Exercise materials -
================

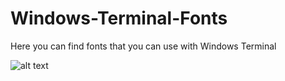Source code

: 
# Windows-Terminal-Fonts

Here you can find fonts that you can use with Windows Terminal

![alt text](https://github.com/aavdberg/Windows-Terminal-Fonts/images/retro_font_in_windows_terminal.png "Logo Title Text 1")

================

Requirement - Pictures are to be dropped; every line of the records is to be returned unchanged.

Answer to this problem -
Source code

: 
# Windows-Terminal-Fonts

Here you can find fonts that you can use with Windows Terminal

![alt text](https://github.com/aavdberg/Windows-Terminal-Fonts/images/retro_font_in_windows_terminal.png "Logo Title Text 1")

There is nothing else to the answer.